**Problem requirements**
Nothing is needed except the lines below that run from the one with "thumb mcp: (574, 364)" through the one with "wrist: (765, 1038)", repeated exactly.

(Skeletal landmark data)
====================

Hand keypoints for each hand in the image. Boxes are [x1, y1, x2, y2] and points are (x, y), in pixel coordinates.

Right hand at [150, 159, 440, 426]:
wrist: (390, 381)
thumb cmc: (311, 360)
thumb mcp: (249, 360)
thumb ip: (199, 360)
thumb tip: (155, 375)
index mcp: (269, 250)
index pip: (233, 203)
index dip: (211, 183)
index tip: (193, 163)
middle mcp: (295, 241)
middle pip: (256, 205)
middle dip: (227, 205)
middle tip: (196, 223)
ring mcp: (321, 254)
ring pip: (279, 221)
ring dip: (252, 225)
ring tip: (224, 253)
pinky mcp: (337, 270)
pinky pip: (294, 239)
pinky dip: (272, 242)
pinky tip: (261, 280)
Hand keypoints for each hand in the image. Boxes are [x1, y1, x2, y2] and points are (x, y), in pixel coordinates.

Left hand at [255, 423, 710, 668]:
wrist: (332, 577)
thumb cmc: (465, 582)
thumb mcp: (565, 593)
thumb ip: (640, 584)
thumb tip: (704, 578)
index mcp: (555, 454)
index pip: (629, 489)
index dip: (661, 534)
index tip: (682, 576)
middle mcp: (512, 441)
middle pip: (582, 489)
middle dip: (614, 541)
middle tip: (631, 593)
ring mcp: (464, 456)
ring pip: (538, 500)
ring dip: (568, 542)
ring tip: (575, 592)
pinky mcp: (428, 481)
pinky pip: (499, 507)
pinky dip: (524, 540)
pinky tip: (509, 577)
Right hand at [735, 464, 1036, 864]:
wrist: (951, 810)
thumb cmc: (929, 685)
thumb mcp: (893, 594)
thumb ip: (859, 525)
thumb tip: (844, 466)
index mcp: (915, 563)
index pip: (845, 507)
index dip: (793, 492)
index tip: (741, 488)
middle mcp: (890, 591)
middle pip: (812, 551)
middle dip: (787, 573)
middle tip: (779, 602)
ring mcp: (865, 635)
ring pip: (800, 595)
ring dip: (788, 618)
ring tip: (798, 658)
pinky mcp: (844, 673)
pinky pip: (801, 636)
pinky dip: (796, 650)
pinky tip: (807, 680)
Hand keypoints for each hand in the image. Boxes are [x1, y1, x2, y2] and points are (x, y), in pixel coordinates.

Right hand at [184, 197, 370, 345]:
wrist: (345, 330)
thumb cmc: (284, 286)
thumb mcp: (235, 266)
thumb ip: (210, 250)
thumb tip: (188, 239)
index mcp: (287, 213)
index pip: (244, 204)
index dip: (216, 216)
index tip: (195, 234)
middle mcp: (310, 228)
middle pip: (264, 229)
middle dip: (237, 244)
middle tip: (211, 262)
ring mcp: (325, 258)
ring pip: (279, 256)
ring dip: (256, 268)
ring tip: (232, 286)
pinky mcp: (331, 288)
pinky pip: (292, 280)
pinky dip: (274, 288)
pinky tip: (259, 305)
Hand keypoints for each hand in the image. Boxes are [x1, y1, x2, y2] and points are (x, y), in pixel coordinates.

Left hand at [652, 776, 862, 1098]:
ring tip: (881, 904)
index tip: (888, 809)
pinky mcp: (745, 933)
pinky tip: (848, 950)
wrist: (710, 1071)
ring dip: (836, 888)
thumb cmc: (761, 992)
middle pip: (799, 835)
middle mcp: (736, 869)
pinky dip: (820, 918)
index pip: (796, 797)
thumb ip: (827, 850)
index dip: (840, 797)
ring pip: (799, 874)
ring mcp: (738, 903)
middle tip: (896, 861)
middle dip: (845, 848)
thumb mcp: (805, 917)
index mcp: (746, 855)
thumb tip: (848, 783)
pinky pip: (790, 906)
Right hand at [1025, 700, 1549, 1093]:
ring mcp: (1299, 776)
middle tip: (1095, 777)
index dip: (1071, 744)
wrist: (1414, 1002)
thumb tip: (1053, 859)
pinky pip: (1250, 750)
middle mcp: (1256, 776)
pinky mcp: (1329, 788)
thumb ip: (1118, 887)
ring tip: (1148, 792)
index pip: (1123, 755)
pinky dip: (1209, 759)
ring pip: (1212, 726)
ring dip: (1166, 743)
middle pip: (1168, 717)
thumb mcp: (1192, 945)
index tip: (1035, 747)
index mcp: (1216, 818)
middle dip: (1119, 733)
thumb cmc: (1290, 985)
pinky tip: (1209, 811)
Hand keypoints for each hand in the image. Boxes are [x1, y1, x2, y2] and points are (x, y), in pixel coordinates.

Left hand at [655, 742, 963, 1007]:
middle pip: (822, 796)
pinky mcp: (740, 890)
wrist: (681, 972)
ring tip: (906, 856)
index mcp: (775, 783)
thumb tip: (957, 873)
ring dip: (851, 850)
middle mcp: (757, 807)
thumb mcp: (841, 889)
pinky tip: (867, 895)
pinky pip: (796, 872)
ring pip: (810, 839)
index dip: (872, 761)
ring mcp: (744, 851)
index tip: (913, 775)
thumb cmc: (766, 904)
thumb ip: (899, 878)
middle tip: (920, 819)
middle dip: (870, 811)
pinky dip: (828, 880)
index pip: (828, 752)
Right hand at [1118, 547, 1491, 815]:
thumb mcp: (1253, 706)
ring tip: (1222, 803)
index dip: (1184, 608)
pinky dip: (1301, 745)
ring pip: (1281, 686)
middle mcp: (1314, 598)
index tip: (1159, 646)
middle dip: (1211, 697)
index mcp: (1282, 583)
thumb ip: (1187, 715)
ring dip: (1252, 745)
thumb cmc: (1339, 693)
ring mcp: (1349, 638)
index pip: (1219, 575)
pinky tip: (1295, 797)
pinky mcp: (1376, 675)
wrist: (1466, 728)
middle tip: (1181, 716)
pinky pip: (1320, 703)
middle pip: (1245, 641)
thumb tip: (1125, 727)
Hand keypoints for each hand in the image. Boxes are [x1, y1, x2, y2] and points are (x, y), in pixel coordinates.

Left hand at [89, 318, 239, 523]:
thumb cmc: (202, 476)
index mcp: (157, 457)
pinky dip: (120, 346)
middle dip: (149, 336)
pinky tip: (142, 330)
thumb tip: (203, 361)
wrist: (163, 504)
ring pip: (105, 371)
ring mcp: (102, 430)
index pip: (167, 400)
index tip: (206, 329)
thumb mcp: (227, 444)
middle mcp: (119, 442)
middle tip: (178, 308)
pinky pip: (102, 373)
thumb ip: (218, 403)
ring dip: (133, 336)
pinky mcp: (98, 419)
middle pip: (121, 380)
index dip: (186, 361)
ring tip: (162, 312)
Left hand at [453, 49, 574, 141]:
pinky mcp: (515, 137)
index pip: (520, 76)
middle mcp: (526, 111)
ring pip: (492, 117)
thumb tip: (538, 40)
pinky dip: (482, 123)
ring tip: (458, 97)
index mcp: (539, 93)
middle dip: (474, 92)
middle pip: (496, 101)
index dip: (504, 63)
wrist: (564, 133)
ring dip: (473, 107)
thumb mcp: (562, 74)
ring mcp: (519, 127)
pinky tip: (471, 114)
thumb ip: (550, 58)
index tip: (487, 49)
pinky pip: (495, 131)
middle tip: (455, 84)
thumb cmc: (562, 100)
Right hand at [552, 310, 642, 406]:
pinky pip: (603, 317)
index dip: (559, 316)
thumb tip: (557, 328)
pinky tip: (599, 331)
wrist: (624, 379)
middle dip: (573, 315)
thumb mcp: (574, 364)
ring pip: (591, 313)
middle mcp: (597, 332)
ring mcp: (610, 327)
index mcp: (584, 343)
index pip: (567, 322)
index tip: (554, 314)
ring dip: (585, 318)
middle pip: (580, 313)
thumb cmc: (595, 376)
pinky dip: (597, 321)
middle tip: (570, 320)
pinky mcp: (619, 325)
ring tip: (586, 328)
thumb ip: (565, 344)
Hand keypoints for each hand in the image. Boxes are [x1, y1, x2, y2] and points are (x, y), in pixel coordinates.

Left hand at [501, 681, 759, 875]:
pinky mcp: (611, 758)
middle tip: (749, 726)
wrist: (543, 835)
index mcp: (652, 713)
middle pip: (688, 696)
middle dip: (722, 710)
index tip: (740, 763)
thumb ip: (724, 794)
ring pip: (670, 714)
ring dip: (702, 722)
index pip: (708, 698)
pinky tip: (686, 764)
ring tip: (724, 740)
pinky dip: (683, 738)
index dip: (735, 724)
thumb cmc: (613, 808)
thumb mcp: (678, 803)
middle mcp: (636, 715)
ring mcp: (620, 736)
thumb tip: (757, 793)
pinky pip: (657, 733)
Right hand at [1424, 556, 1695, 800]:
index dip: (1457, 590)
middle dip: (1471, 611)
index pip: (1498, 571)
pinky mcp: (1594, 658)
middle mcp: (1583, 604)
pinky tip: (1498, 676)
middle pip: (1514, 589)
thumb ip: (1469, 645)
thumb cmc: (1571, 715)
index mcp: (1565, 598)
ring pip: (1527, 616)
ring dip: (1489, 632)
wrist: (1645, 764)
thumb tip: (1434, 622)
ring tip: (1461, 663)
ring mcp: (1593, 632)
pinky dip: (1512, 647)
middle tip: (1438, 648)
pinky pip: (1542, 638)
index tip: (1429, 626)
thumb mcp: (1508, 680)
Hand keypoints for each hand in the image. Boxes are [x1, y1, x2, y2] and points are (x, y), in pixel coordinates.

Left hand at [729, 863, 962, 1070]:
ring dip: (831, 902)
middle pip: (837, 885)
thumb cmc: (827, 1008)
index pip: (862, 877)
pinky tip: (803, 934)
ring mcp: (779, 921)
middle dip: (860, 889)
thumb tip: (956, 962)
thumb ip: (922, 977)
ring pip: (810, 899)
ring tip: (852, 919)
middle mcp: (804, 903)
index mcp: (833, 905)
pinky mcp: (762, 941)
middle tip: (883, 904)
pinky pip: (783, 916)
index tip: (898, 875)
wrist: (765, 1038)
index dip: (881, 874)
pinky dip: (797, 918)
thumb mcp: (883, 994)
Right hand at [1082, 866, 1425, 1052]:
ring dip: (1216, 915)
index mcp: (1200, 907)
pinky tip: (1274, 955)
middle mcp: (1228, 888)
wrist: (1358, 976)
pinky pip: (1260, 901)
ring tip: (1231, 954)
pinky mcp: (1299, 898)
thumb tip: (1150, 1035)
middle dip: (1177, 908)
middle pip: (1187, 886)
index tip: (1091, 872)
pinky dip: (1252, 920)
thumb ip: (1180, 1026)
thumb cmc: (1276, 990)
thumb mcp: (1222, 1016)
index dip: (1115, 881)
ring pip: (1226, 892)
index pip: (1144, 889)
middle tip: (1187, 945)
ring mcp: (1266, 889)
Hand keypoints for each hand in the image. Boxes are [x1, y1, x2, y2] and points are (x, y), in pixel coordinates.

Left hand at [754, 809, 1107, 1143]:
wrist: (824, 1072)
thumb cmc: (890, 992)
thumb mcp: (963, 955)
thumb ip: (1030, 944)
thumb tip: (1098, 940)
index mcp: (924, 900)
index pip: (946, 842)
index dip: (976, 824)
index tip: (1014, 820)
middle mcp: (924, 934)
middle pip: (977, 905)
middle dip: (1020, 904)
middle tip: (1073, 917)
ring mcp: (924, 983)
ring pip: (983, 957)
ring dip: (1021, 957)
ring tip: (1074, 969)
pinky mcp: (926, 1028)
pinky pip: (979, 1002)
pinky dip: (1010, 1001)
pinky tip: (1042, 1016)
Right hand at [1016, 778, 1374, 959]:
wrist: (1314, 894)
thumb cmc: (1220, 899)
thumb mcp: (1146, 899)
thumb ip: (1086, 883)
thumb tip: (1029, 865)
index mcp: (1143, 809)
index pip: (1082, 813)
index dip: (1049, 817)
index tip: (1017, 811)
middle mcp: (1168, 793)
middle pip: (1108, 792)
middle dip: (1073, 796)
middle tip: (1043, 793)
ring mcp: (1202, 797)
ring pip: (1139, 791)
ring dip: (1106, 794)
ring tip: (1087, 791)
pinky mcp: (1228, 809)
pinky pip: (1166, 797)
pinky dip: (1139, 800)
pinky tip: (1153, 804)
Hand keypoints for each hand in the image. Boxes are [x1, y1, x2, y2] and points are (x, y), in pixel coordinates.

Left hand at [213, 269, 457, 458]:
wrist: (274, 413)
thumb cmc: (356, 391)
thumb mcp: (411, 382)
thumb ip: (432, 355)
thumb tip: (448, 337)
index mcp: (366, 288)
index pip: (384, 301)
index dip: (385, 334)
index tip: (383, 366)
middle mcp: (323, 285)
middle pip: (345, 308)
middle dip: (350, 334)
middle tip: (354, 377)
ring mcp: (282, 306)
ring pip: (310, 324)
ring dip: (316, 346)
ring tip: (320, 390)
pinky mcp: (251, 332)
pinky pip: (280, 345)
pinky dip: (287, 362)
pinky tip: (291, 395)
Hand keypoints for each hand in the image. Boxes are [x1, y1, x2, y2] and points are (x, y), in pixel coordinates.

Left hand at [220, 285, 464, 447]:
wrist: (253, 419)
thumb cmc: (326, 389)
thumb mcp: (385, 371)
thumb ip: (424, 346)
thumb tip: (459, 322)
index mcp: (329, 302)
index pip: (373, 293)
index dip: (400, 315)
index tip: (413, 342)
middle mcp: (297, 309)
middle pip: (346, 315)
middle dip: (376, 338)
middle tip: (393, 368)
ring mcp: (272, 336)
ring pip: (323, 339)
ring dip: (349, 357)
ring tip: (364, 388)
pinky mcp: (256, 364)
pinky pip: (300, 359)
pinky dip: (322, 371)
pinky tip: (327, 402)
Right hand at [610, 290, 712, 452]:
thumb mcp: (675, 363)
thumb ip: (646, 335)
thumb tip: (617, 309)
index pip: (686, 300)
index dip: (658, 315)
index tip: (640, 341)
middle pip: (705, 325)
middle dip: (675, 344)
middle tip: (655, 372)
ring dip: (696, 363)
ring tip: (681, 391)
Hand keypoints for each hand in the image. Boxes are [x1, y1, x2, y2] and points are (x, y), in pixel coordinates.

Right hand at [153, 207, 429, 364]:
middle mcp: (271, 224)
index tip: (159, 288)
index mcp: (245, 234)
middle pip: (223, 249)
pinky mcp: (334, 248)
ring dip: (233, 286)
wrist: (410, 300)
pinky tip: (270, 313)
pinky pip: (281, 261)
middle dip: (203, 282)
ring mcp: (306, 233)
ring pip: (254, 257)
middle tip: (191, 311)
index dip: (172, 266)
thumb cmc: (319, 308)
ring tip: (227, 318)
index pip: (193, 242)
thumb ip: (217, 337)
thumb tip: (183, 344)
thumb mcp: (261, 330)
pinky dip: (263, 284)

====================

**Task output**
thumb mcp: (574, 364)
ring pip: (591, 313)
middle mcp: (597, 332)
ring mcp: (610, 327)
index mcp: (584, 343)
index pip: (567, 322)
index tip: (554, 314)
ring dip: (585, 318)
middle pip: (580, 313)
thumb cmc: (595, 376)
pinky dip: (597, 321)
middle tip: (570, 320)
pinky mcp: (619, 325)
ring tip: (586, 328)
thumb ip: (565, 344)
Hand keypoints for each hand in the image. Boxes are [x1, y1, x2, y2] and points are (x, y), in pixel coordinates.

Left hand at [501, 681, 759, 875]:
pinky mcp: (611, 758)
middle tip: (749, 726)
wrist: (543, 835)
index mcp: (652, 713)
middle pip: (688, 696)
middle dip: (722, 710)
index tip: (740, 763)
thumb ip: (724, 794)
ring pip: (670, 714)
ring dip: (702, 722)
index pip: (708, 698)
pinky tip: (686, 764)
ring tip: (724, 740)
pinky dip: (683, 738)
index dip: (735, 724)
thumb cmc: (613, 808)
thumb mcp: (678, 803)
middle mcp: (636, 715)
ring mcp: (620, 736)
thumb tip: (757, 793)
pinky pip: (657, 733)
Right hand at [1424, 556, 1695, 800]:
index dip: (1457, 590)
middle dip: (1471, 611)
index pip: (1498, 571)
pinky mcp: (1594, 658)
middle mcp: (1583, 604)
pinky tip: (1498, 676)
middle pip: (1514, 589)
thumb ip: (1469, 645)
thumb cmc: (1571, 715)
index mcp: (1565, 598)
ring pip: (1527, 616)
ring dip: (1489, 632)
wrist: (1645, 764)
thumb tip: (1434, 622)
ring tip: (1461, 663)
ring mcp: (1593, 632)
pinky dip: (1512, 647)
middle tip: (1438, 648)
pinky pip: (1542, 638)
index tip: (1429, 626)
thumb mcp: (1508, 680)
Hand keypoints for each hand in the image. Boxes are [x1, y1, x2, y2] and points are (x, y), in pixel coordinates.

Left hand at [729, 863, 962, 1070]:
ring dip: (831, 902)
middle pip: (837, 885)
thumb cmc: (827, 1008)
index pip: (862, 877)
pinky tip: (803, 934)
ring mcp: (779, 921)
middle dip: (860, 889)
thumb tip: (956, 962)
thumb ip: (922, 977)
ring pip: (810, 899)
ring tip: (852, 919)
middle mcp: (804, 903)
index mcp: (833, 905)
pinky mcp: (762, 941)
middle tip: (883, 904)
pinky pip: (783, 916)
index tip: (898, 875)
wrist: (765, 1038)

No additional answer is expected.